A two-hour session of Common Application tutoring with Top Tier Admissions is priced at $1,200, and that is just the beginning. Many affluent families opt for even more extensive assistance from these companies, and the higher prices that come with it. Ivy Coach filed a lawsuit against a Vietnamese woman in 2018 because she had failed to pay the full $1.5 million she owed the company for its help with her daughter’s college and boarding school applications.
In light of these counseling services and the recent scandal, critics and watchdogs have raised concerns that admission is reserved for the wealthy, with merit no longer being a factor. However, university admissions offices stress that this is not the case.
“Participation in [a college counseling] program does not ‘guarantee’ admission to Stanford,” wrote University spokesperson E.J. Miranda.
In fact, 17.5% of Stanford’s class of 2022 are first-generation college students, and the University reports that in the 2018-19 school year, 47% of students received need-based financial aid. Thus, a significant subset of Stanford students have likely lacked the resources to utilize elite college counseling in their own paths to admission.
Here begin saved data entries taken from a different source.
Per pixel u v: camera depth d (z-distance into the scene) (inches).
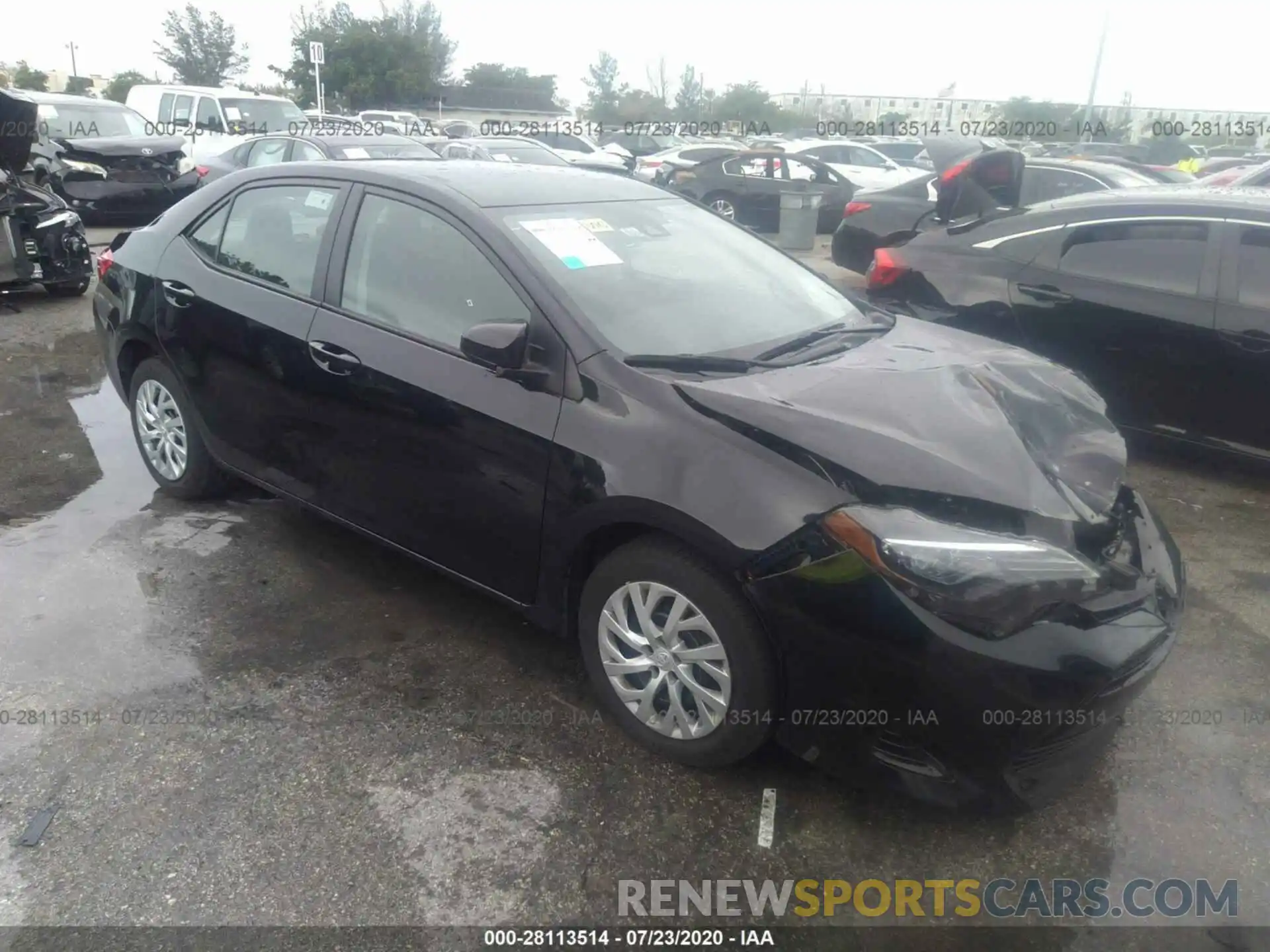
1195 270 191.0
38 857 97.2
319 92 957.2
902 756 97.8
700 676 107.3
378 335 131.1
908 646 92.4
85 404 234.2
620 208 144.5
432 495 126.9
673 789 108.9
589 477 108.3
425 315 128.4
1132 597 101.2
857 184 729.6
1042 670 91.7
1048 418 117.3
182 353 159.9
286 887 94.7
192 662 129.4
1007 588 91.6
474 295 124.3
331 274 139.4
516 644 136.0
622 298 123.0
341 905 93.0
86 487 183.6
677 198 157.6
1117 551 106.6
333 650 133.2
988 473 100.3
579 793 108.0
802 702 100.0
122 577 150.0
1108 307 199.3
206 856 98.0
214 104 652.1
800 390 111.6
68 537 162.7
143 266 169.0
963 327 219.5
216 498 178.2
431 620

“Stanford admits undergraduates through a holistic review,” Miranda wrote. “This means a review of the full set of qualifications and attributes each applicant brings, with a focus on academic excellence, intellectual vitality, extracurricular activity and personal context.”
Nevertheless, families continue to pay fortunes to college counseling companies in hopes of a significant boost to their students’ odds at reaching a top university. In comparison to the fraud and bribery that fueled Operation Varsity Blues — these companies and their clients stress that the services are legal and ethical.
“Given the recent scandal, I’d also add that we [at Top Tier Admissions] put ethics first and never write things FOR the student or do anything that is not above the board,” Doe wrote.